> Directions
Write the data out again, matching every line exactly.

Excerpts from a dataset
== == ==

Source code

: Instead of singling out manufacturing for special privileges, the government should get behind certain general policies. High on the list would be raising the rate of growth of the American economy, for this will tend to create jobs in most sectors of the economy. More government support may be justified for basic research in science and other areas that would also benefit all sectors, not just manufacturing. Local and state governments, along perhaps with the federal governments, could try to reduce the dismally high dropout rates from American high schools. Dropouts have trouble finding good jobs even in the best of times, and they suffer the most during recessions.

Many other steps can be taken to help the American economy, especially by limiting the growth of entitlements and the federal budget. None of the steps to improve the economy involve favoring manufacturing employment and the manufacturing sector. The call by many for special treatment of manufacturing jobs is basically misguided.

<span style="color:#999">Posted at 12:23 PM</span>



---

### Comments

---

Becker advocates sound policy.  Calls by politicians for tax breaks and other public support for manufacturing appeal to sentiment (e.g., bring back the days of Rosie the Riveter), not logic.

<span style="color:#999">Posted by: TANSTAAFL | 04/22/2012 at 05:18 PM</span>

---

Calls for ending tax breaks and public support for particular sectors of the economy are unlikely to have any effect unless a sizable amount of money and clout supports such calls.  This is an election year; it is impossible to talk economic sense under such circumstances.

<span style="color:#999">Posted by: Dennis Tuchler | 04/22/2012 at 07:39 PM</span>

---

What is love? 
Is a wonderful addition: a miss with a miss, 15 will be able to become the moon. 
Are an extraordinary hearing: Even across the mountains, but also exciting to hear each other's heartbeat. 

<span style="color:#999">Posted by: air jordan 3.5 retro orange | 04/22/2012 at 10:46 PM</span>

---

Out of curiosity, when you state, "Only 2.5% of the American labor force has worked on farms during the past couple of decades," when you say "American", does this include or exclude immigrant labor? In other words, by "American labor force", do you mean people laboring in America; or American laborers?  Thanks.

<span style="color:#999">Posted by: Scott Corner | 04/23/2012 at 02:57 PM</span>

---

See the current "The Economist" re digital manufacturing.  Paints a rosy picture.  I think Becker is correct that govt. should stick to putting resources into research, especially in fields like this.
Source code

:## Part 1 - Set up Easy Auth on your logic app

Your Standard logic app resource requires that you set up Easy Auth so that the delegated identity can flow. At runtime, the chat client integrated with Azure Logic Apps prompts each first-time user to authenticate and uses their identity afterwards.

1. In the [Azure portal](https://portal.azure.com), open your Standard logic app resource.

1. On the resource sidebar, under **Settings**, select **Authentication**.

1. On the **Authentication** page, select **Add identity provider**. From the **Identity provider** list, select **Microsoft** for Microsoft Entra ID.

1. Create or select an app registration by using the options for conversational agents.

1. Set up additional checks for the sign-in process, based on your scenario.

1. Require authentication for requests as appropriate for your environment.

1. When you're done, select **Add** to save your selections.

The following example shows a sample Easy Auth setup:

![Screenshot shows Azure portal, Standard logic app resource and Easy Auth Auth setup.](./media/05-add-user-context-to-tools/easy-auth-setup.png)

== == ==

> Expected answer
Source code

: Instead of singling out manufacturing for special privileges, the government should get behind certain general policies. High on the list would be raising the rate of growth of the American economy, for this will tend to create jobs in most sectors of the economy. More government support may be justified for basic research in science and other areas that would also benefit all sectors, not just manufacturing. Local and state governments, along perhaps with the federal governments, could try to reduce the dismally high dropout rates from American high schools. Dropouts have trouble finding good jobs even in the best of times, and they suffer the most during recessions.

Many other steps can be taken to help the American economy, especially by limiting the growth of entitlements and the federal budget. None of the steps to improve the economy involve favoring manufacturing employment and the manufacturing sector. The call by many for special treatment of manufacturing jobs is basically misguided.

<span style="color:#999">Posted at 12:23 PM</span>



---

### Comments

---

Becker advocates sound policy.  Calls by politicians for tax breaks and other public support for manufacturing appeal to sentiment (e.g., bring back the days of Rosie the Riveter), not logic.

<span style="color:#999">Posted by: TANSTAAFL | 04/22/2012 at 05:18 PM</span>

---

Calls for ending tax breaks and public support for particular sectors of the economy are unlikely to have any effect unless a sizable amount of money and clout supports such calls.  This is an election year; it is impossible to talk economic sense under such circumstances.

<span style="color:#999">Posted by: Dennis Tuchler | 04/22/2012 at 07:39 PM</span>

---

What is love? 
Is a wonderful addition: a miss with a miss, 15 will be able to become the moon. 
Are an extraordinary hearing: Even across the mountains, but also exciting to hear each other's heartbeat. 

<span style="color:#999">Posted by: air jordan 3.5 retro orange | 04/22/2012 at 10:46 PM</span>

---

Out of curiosity, when you state, "Only 2.5% of the American labor force has worked on farms during the past couple of decades," when you say "American", does this include or exclude immigrant labor? In other words, by "American labor force", do you mean people laboring in America; or American laborers?  Thanks.

<span style="color:#999">Posted by: Scott Corner | 04/23/2012 at 02:57 PM</span>

---

See the current "The Economist" re digital manufacturing.  Paints a rosy picture.  I think Becker is correct that govt. should stick to putting resources into research, especially in fields like this.
Source code

:## Part 1 - Set up Easy Auth on your logic app

Your Standard logic app resource requires that you set up Easy Auth so that the delegated identity can flow. At runtime, the chat client integrated with Azure Logic Apps prompts each first-time user to authenticate and uses their identity afterwards.

1. In the [Azure portal](https://portal.azure.com), open your Standard logic app resource.

1. On the resource sidebar, under **Settings**, select **Authentication**.

1. On the **Authentication** page, select **Add identity provider**. From the **Identity provider** list, select **Microsoft** for Microsoft Entra ID.

1. Create or select an app registration by using the options for conversational agents.

1. Set up additional checks for the sign-in process, based on your scenario.

1. Require authentication for requests as appropriate for your environment.

1. When you're done, select **Add** to save your selections.

The following example shows a sample Easy Auth setup:

![Screenshot shows Azure portal, Standard logic app resource and Easy Auth Auth setup.](./media/05-add-user-context-to-tools/easy-auth-setup.png)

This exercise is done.